RangeRecon: New Online Directory for Gun Enthusiasts
Eve Flanigan 12.31.20
Online matchmaking is nothing new, but now there’s a new service to connect gun lovers with the people, places, and things they need. RangeRecon.com is a brand-new resource for the shooting community.
This website is designed as a national clearinghouse for local use, to locate and connect with gun stores, ranges, events, instructors, and firearms education. Like Shot Trackers, the gun records service we recently reported on, Range Recon appears to be targeted at the millions-strong population of new (or relatively new) gun owners. Unlike Shot Trackers, Range Recon is designed to be funded not by the end user, but by the businesses that serve new shooters. In the six weeks or so since I first became acquainted with this website, it’s picked up some well-known national sponsors.
The video/blog learning portions of the site are off to a strong start. There’s a basic introduction to what to expect at indoor ranges, definitions and demos of a few kinds of shooting matches, and some interviews with industry professionals regarding products and competitions.
The range, retailer, and instructor directories are set up on a searchable map. While it would be impossible to check every location against whatever search engine is being used to populate results, it serves as a good place to start a search and get connected to locals who know the real information.

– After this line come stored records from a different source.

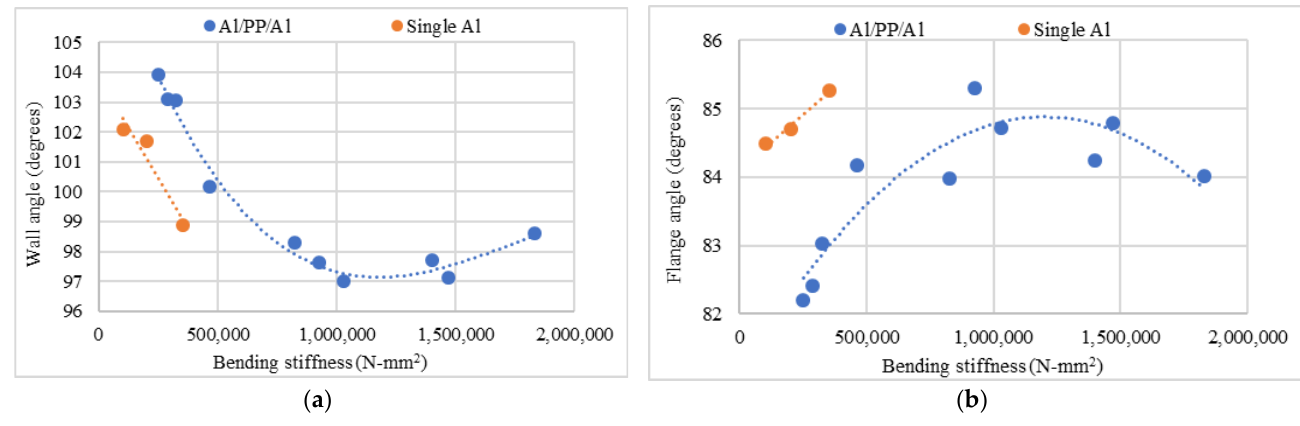
Figure 7. ( a ) Wall angle vs. bending stiffness of single Al and Al/PP/Al laminates ( b ) Flange angle vs. bending stiffness of single Al and Al/PP/Al laminates.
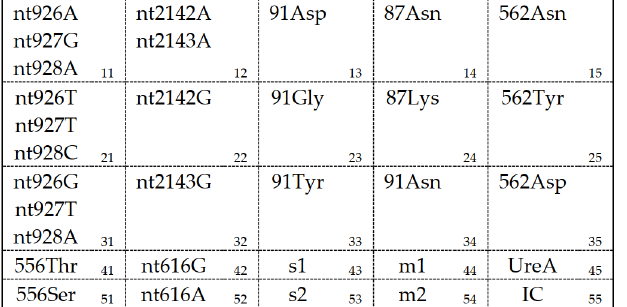
Figure 1. The distribution of H. pylori -associated gene probes on membrane strips. 11 – 15, 41 – 42 represent H. pylori wild – type sequences; 21 – 25, 31 – 35, 51 – 52 represent H. pylori mutant sequences; 43 – 44, 53 – 54 represent H. pylori virulence genotyping.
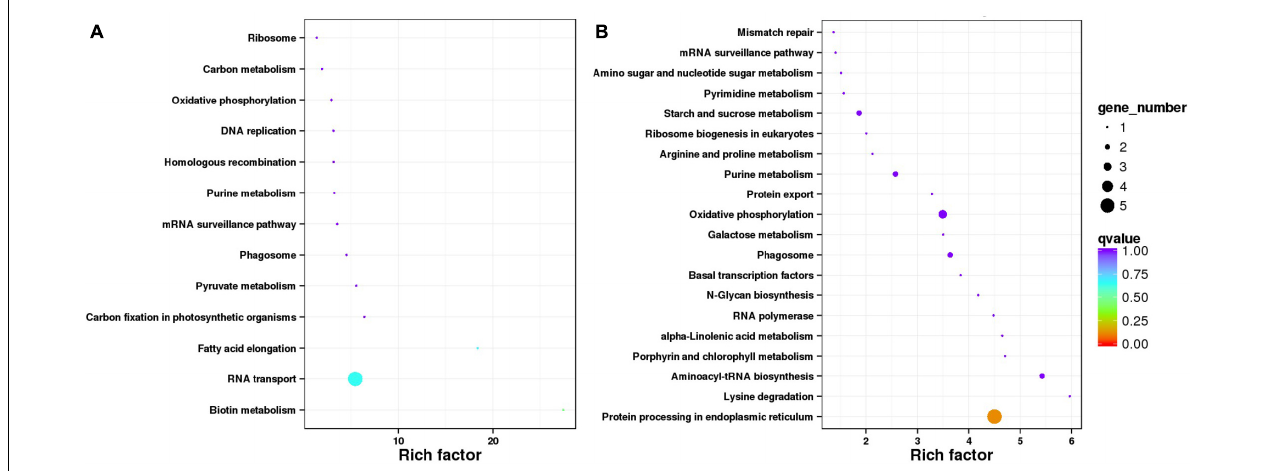
FIGURE 3 | Statistics of Kyoto Encyclopedia of Genes and Genomes pathway enrichment for two classifications of differentially expressed genes (DEGs). (A) Data for 33 stable DEGs representing same or similar expression trends in both environments. (B) Data for 96 environment-specific DEGs showing different expression trends from Xindu to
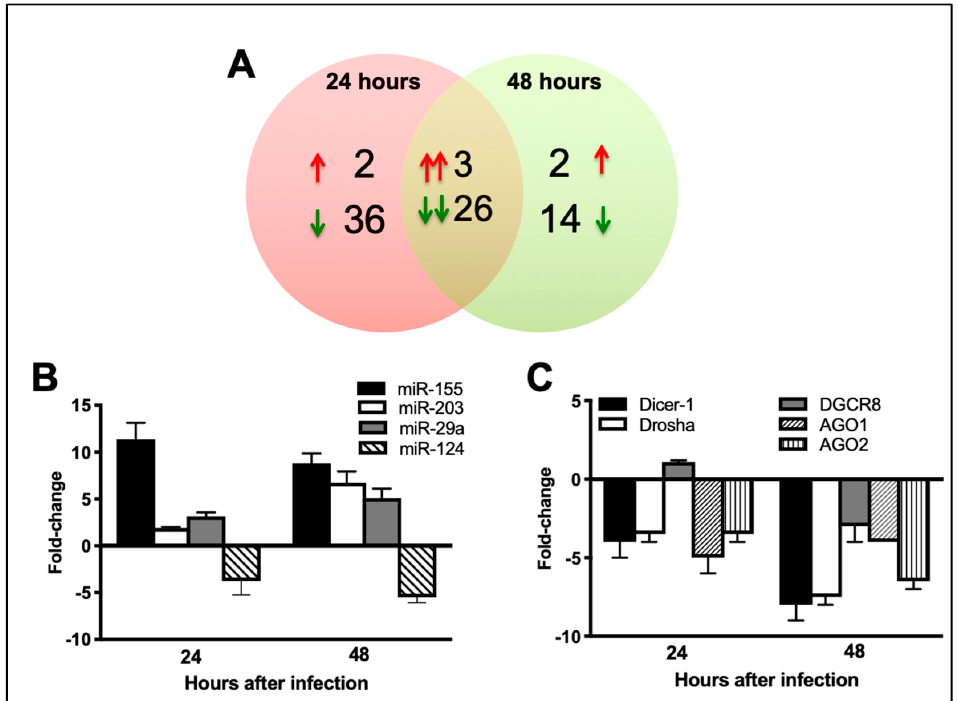
Figure 2. ZIKV infection of the primary mouse neurons causes changes in cellular miRNA expression. Neurons were infected with ZIKV (PRVABC59 strain) or PBS (Mock) at MOI-1. ( A ) Venn diagram showing the number of differentially expressed miRNAs at 24 and 48 h after infection. Sets of upregulated miRNAs are represented by upward red arrows and sets of downregulated miRNAs are represented by downward green arrows. Pairs of arrows in the intersection refer to the number of miRNAs upregulated (double red arrows) or down regulated (double green arrows) at both 24 and 48 h after infection. ( B ) qRT-PCR was conducted on RNA extracted from mock and ZIKV-infected neurons to determine fold-change in miR-155, miR-203, miR-29a, and miR-124-3p expression. Changes in the levels of each miRNA were first normalized to the snoRNA and then the fold-change in ZIKV-infected cells was calculated in comparison to corresponding mock-infected cells. Data represents the mean ± SEM. ( C ) qRT-PCR was conducted on RNA extracted from mock and ZIKV-infected neurons to determine fold-change in Dicer-1, Drosha, DGCR8, AGO1, and AGO2 expression. Changes in the levels of each mRNA were first normalized to the β -actin and then the fold-change in ZIKV-infected cells was calculated in comparison to corresponding mock-infected cells. Data represents the mean ±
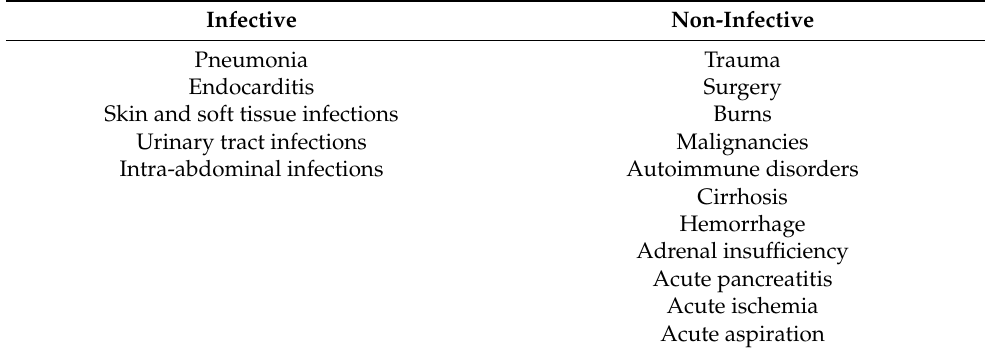
Table 1. Infectious and non-infectious causes of inflammatory host response. Infective Non-Infective Pneumonia Trauma Endocarditis Surgery Skin and soft tissue infections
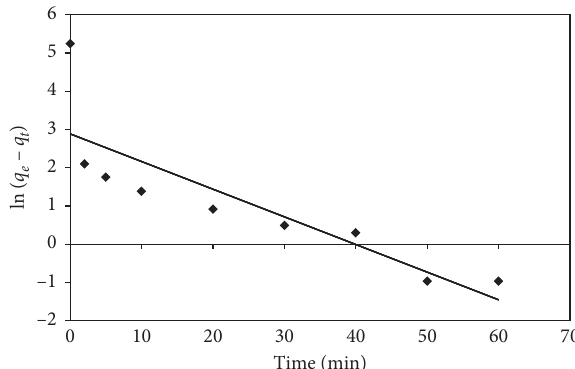
Figure 10: Crystal violet adsorption model for pseudo-first-order kinetic.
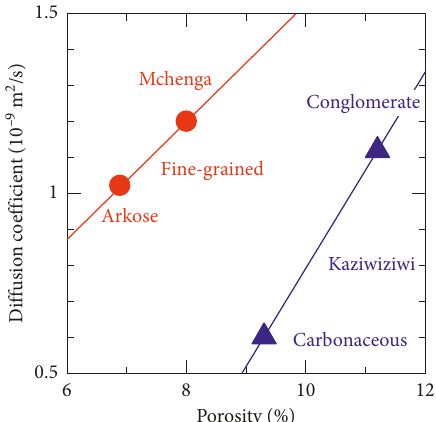
Figure 15: Dependence of water vapor diffusion coefficients of Malawi rocks on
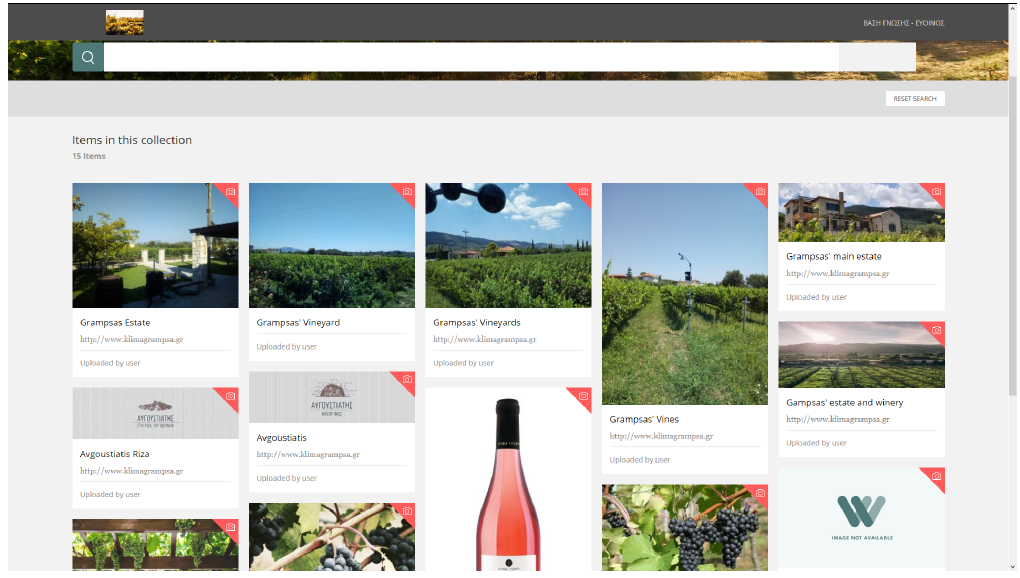
Figure 10. Grampsas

The retailer list for my area, for example, appears to use the ATF licensee directory. Most of the parties listed on the results are not public stores. However, a call to any one of them is likely enough to get a new resident or new shooter pointed in the direction of a good retailer. The range listing is accurate for my location and is one of the few that gets the exact location of the public range correct — it’s famously inaccurate on the map of that search engine company sometimes called ‘Big G.’

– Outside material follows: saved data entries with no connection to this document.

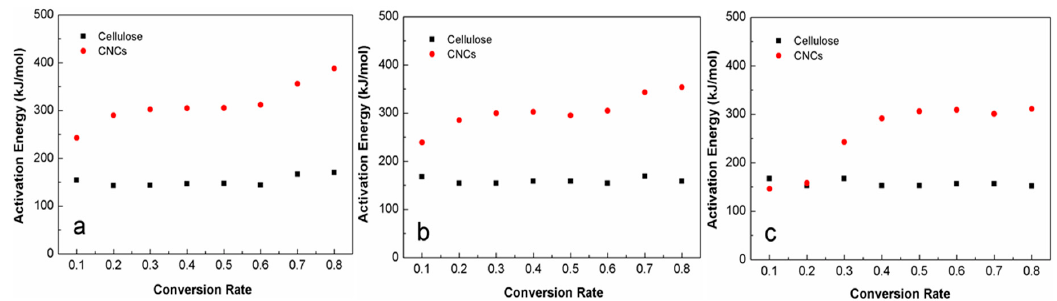
Figure 7. A comparison of apparent activation energy as a function of decomposition conversion rate for the cellulose and the CNCs, calculated by ( a ) Friedman; ( b ) F-W-O; and ( c ) Coats-Redfern methods. Table 2. Activation energy of the cellulose, calculated by the three methods in the range of a = 0.1–0.8. Conversion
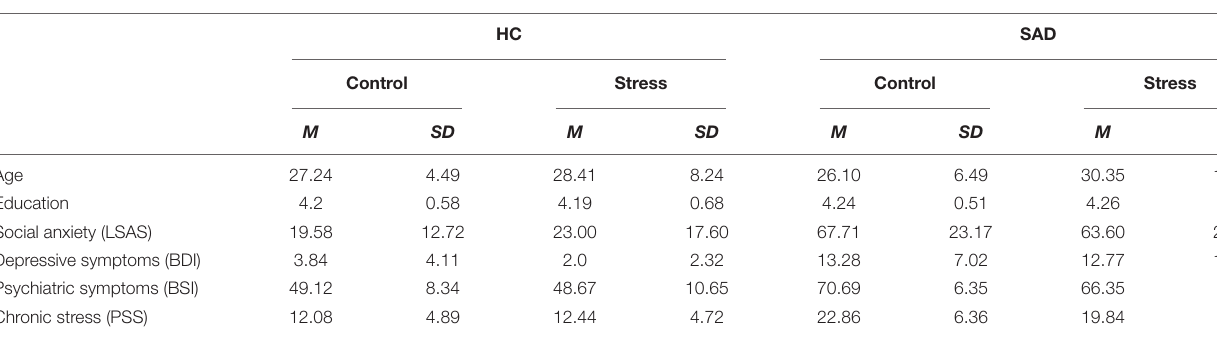
TABLE 1 | Sample characteristics.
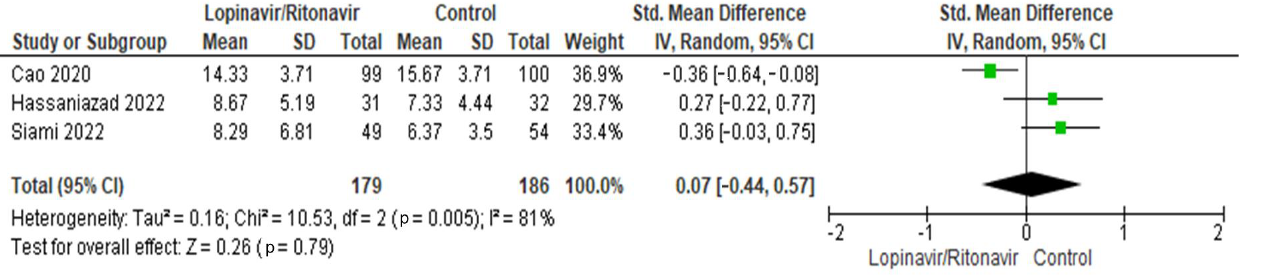
Figure 5. Forest plot analysis for length of hospital stay. The sizes of the green squares reflect the relative weight of the individual trials. The combined point estimate is shown as a black diamond. The diamond and squares (together with the 95% CIs) located beyond the vertical line (indicating the unit value) show that a result was statistically significant.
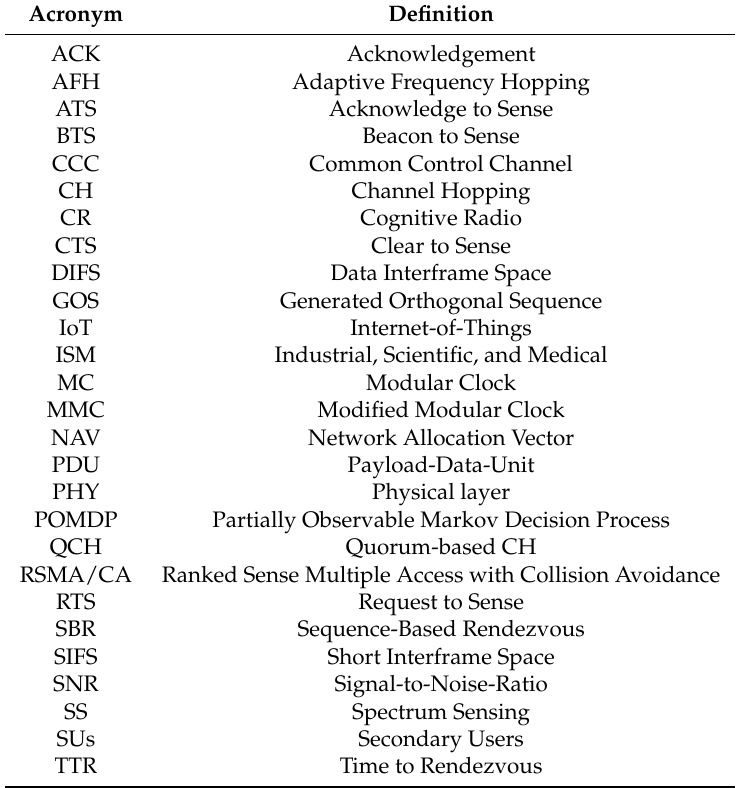
Table 1. Summary of the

The instructor directory seems to be based on Range Recon membership. A search of my home area doesn’t produce state-licensed concealed carry or other instructors certified by NRA, US Concealed Carry Association, and the like.

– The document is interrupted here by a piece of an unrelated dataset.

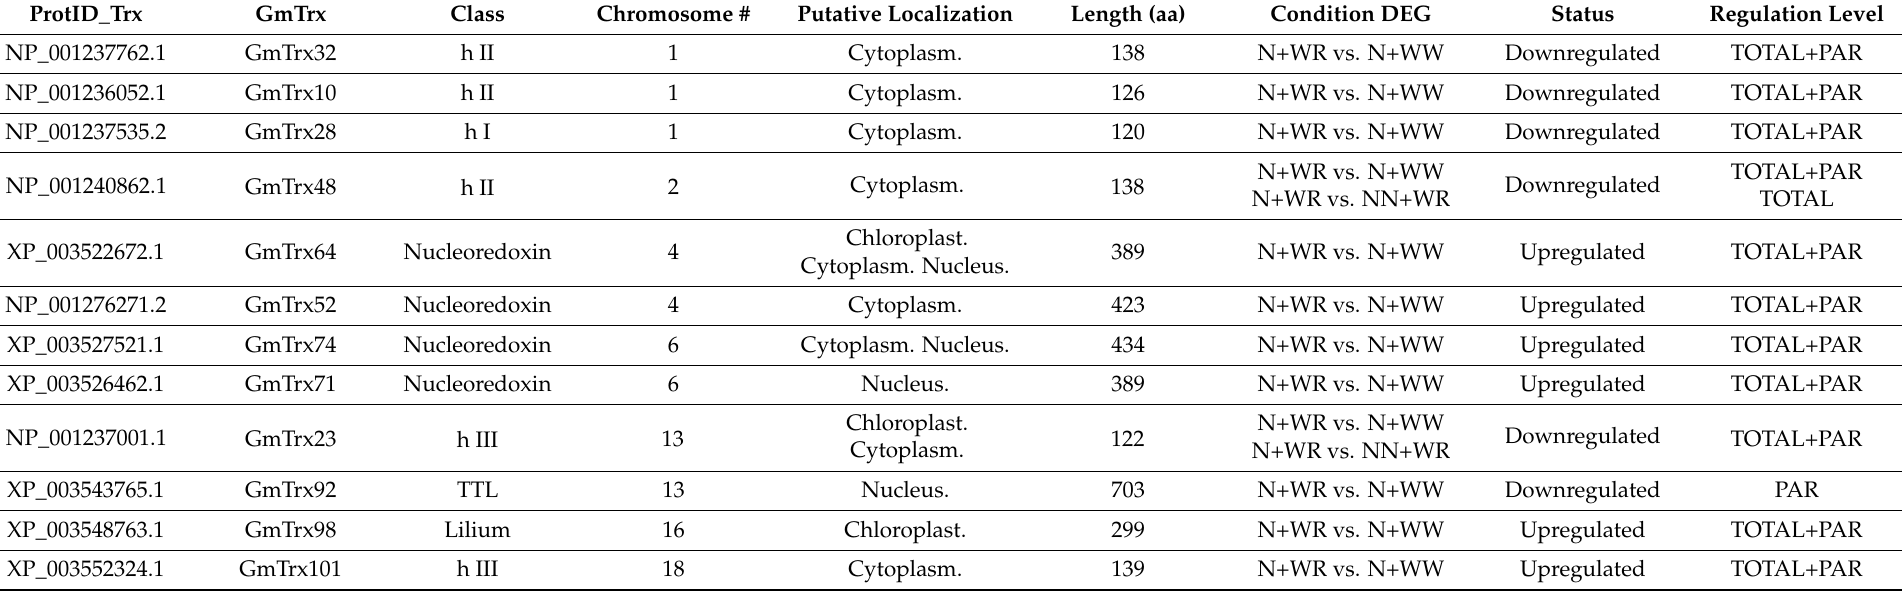
Table 1. Differentially expressed GmTrx in nodulated and water-restricted plants. The class, chromosome localization, subcellular putative localization, and protein length are shown. The contrast (N+WR vs. N+WW and/or N+WR vs. NN+WR) in which the DEG condition was achieved together with the status (up- or down-regulated) and the regulation level (TOTAL, PAR, or TOTAL+PAR) are also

Under “Matches,” the directory fails to yield a listing of area USPSA and SASS groups, which would be the sort of contacts to logically include here. Hopefully the completeness of the service will improve in this regard.
Range Recon is based in Texas, so their “Hunting Leases” directory uses a title that’s specific to the state vernacular. And unless one accepts cookies from the site, the map ALWAYS centers on Dallas. Still, no useful information came up here. Same for the “Women’s Groups” heading, which has me wondering if other sub-groups, i.e. Pink Pistols, as well as clubs without exclusive membership, will want their own special categories in this age where social identity seems to seep into everything. At least for this writer, the shedding of cultural labels and focus on the activity is a prime reason why range time is so enjoyable.
As a new effort to engage and educate newcomers, Range Recon is a good start. Its operators would benefit from providing information up front about what benefits may come from creating an account. Right now, there is no apparent reason for the log-in page. Extending a hand to sponsors and putting them in more prominent locations would surely help sustainability of the site and help users connect to advertisers’ wares. This is a site that needs to develop before it spreads its wings, but has the potential for great reach and influence if done well.